He lets it fall off my arm, only to move it to my hip where his fingers dig in.
Why does that feel nice?
“What’s a matter, cupcake? You don’t like me touching you? I’m not like him. I would never touch you with ill intent.”
I try to step forward, but he’s quick and tugs me closer.
“I don’t bite.”
“I’m not worried about you biting me.” My voice has an odd quality to it that I’m not used to hearing.
Leaning his head in until I can feel his warm breath, he whispers, “Then what is it you’re worried about? Afraid I’ll kiss you again.”
As soon as the elevator opens, I bolt, and he lets me. That’s exactly what I’m worried about. If he kisses me again, I’ll forget my motto of swearing off men and beg him to do so much more.
I’m feeling a little needy after spending the last two months with Wilson. While I was successful in avoiding sex, he continued to push for kissing and physical contact. It wasn’t awful, but it was less than satisfying.
My brain and body are not helping. They’re convinced Darius would be enchanting. Both absolutely certain he’d be one of those life-altering moments you can’t come back from. But he’s a player. A man I want nothing to do with, so I need to be strong and get away from him.
As soon as my feet touch the threshold of the front door, he’s there, hurrying to reach my side. A gentle pressure on my back, the warmth of his hand a silent promise. It’s a light touch that guides me to the black SUV parked in the circle drive. Once he opens the passenger door, he hands me my backpack.
With a shaky breath, I tilt my head back, the tension in my shoulders easing slightly as I try to compose myself. When I hear his door shut, I grab the seatbelt and click it.
As I’m digging for my phone, I ask, “What did you want to talk about?”
“Your father.” He briefly glances my way. “Have you spoken with him since he woke you a few days ago?”
“How did you know…” I pause, suddenly understanding. “I see. So, this is your doing?”
“Answer the question.” His voice sounds a little more demanding than the playful one he often uses. “Have you?”
“No. Let me guess.” I bring my finger to my lips and tap. “He’s gotten in over his head again. The people he’s in debt with have made a few ultimatums. He had nothing to offer them but me, so he hired you to get rid of Wilson.” I cross my arms, annoyed.
“No.” He gives his head a shake, then continues. “I mean, yes, your father is in over his head. But no one hired me to do shit. I came across it all on my own. Once I learned what was going on, I used what I knew to make your father and Warren see things my way.” He taps the steering wheel as if he’s nervous.

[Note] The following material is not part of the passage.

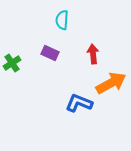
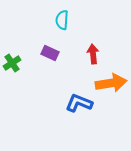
orange arrow: rotated 20 degrees clockwise
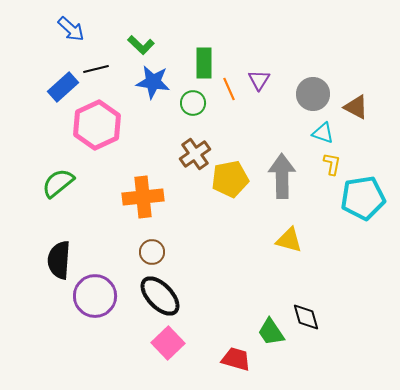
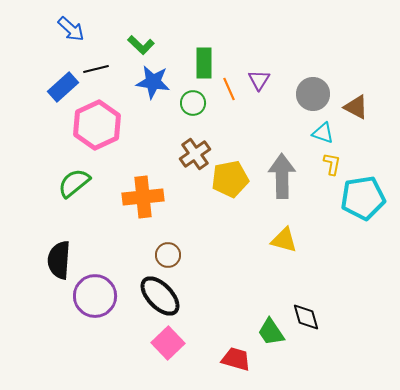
green semicircle: moved 16 px right
yellow triangle: moved 5 px left
brown circle: moved 16 px right, 3 px down
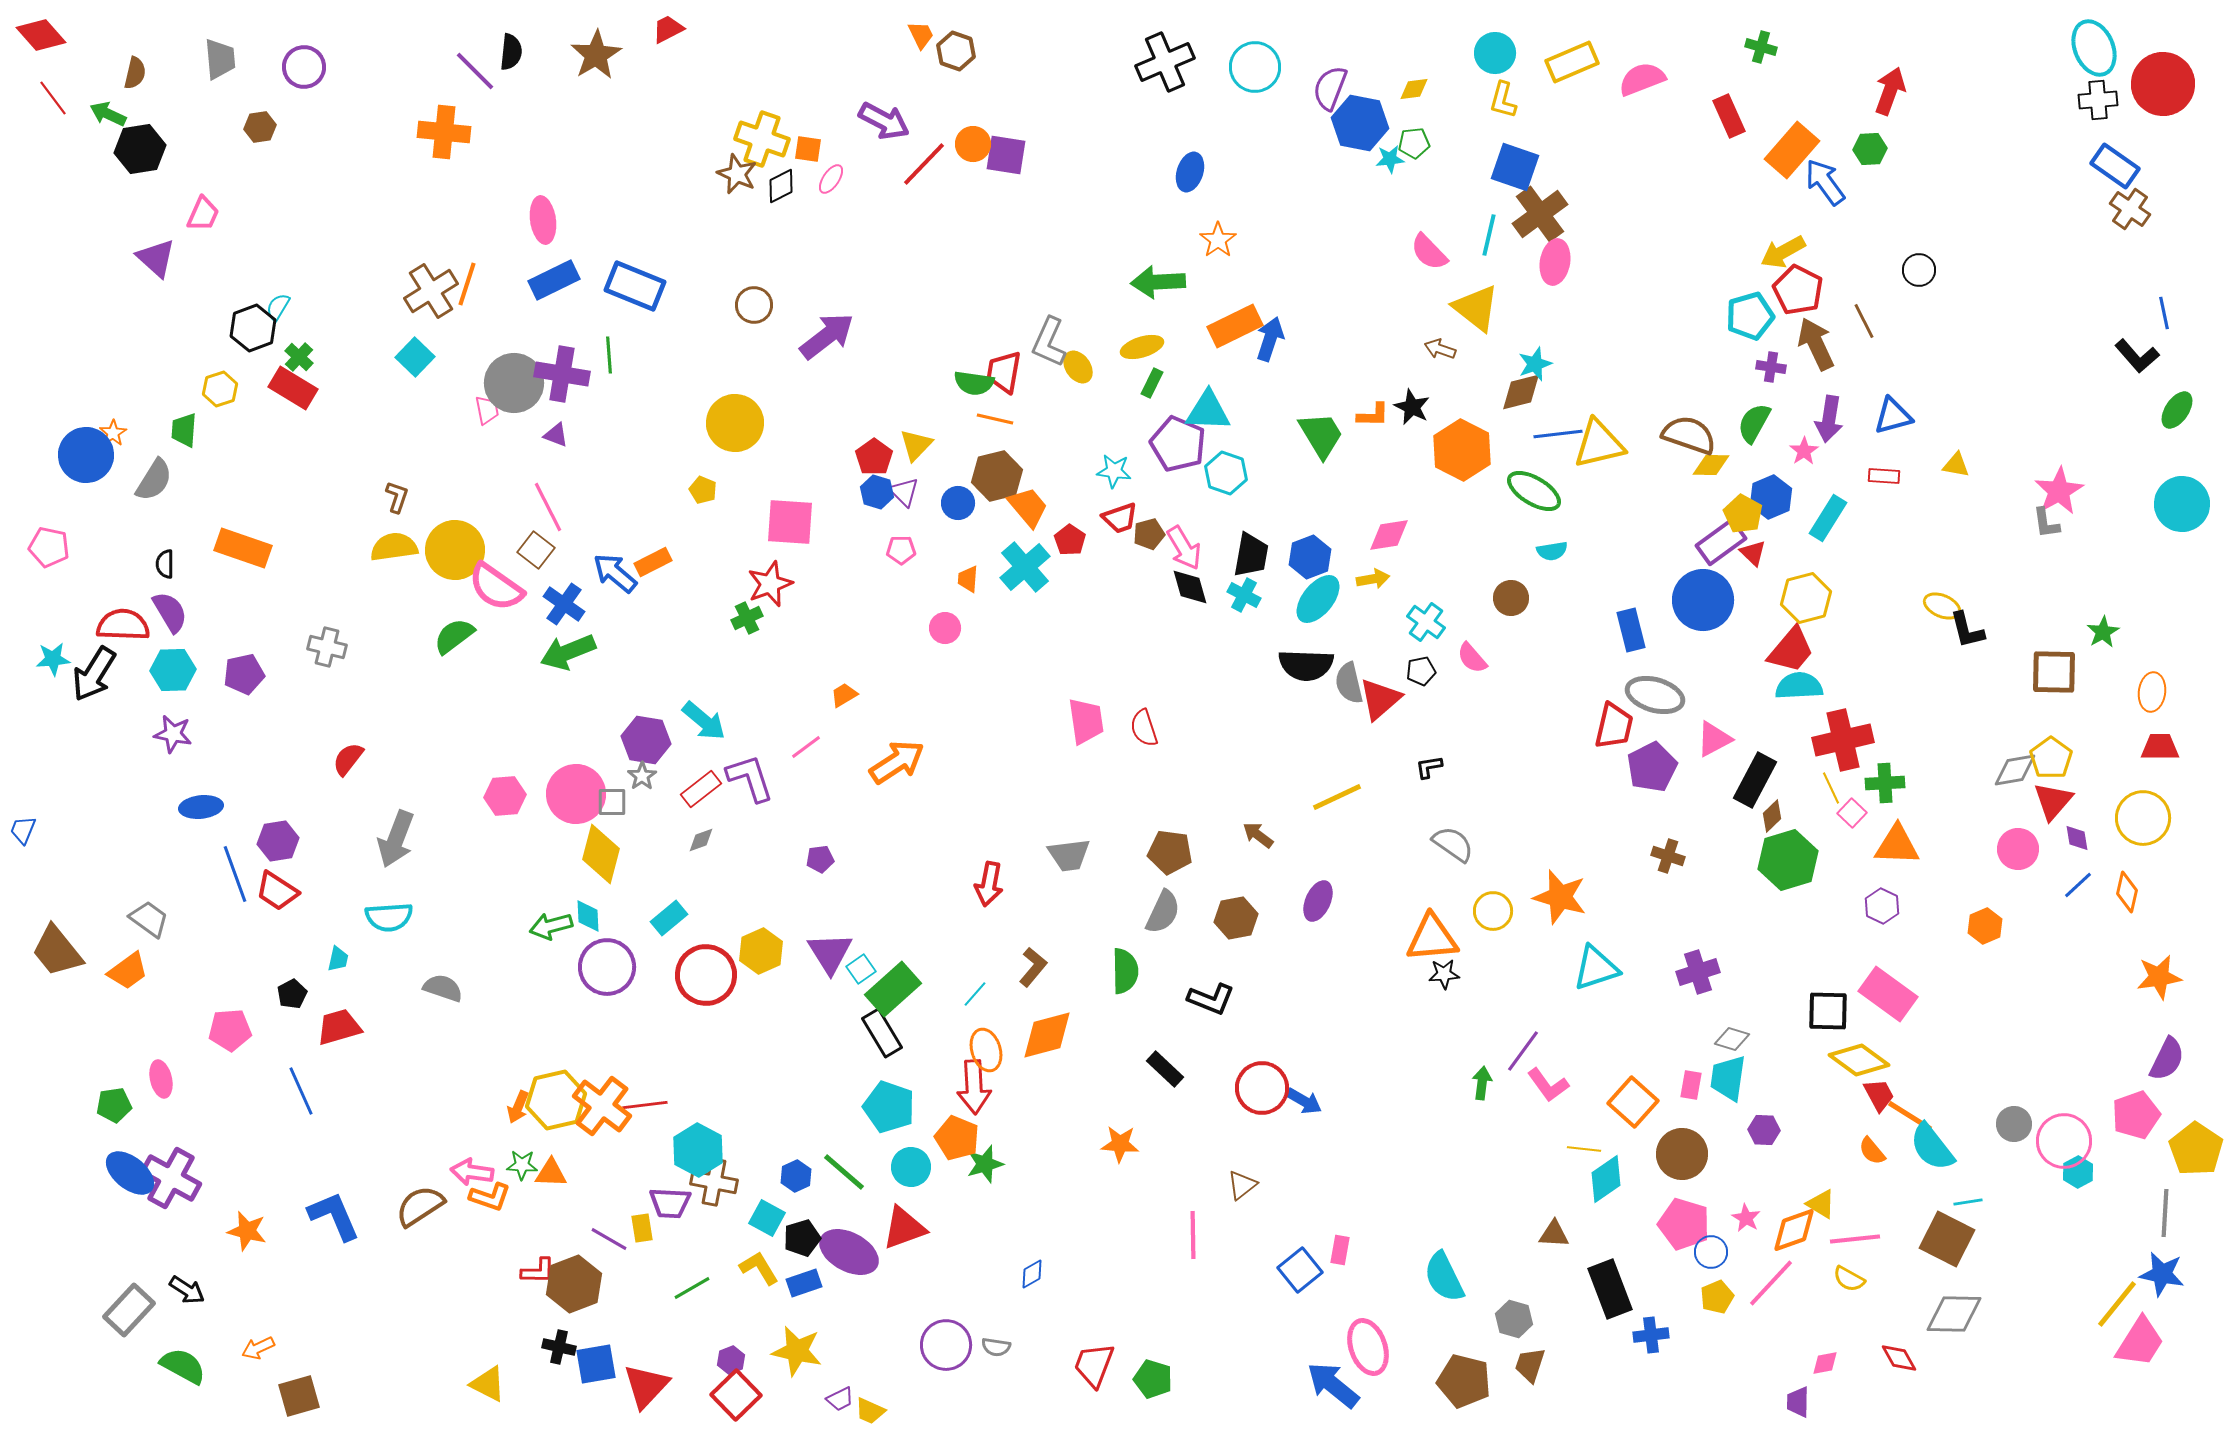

“Oh. My. God.” A rising tide of anger washes over me, tightening my fists and making my jaw clench. “You arsehole. So, you what? Bought me? How much am I worth? Do you expect me to be agood little girlandplay nice, too? Am I supposed to fuck you as well? So, I’m not really free. They sold me to the highest bidder. I hate you, you know? Hate?—”
“Shut up!” The cab reverberates with Darius’s deep, booming voice, a sound that vibrates in the chest. “I did not buy you.”
I whip my head around, eyes blazing, and glare at him, my rage blocking out the other words he spews out.
How dare he yell at me?
This is unbelievable. How the hell did I not see this coming?
Well, he can just forget it. I don’t care if he paid ten billion for me, I’m not—I repeat—I’m not marrying him, and I sure as hell am not sleeping with him.
Chapter 7
Darius
Her tirade about the Culberson contract has me so engrossed I almost forget I’m driving.
What the hell is wrong with these people?
Aware that the practice is still a part of an elite group, that doesn’t make it right. The thought of Ingrid being coerced into a life she abhors, a life that would stifle her spirit, guts me.
My estrangement from my family is not without cause. The biggest is this arranged-marriage bullshit—a tradition they elevate to near-sacrament. Only those with privileged and historically sanctioned bloodlines are allowed to mix with ours. All others are off limits. Step outside the lines and you’re not just disowned—you’re hunted. When I say, “running for your life,” I mean it. Blood was spilled to keep the lineage pure, and the duty to make sure it stayed that way fell to a single family.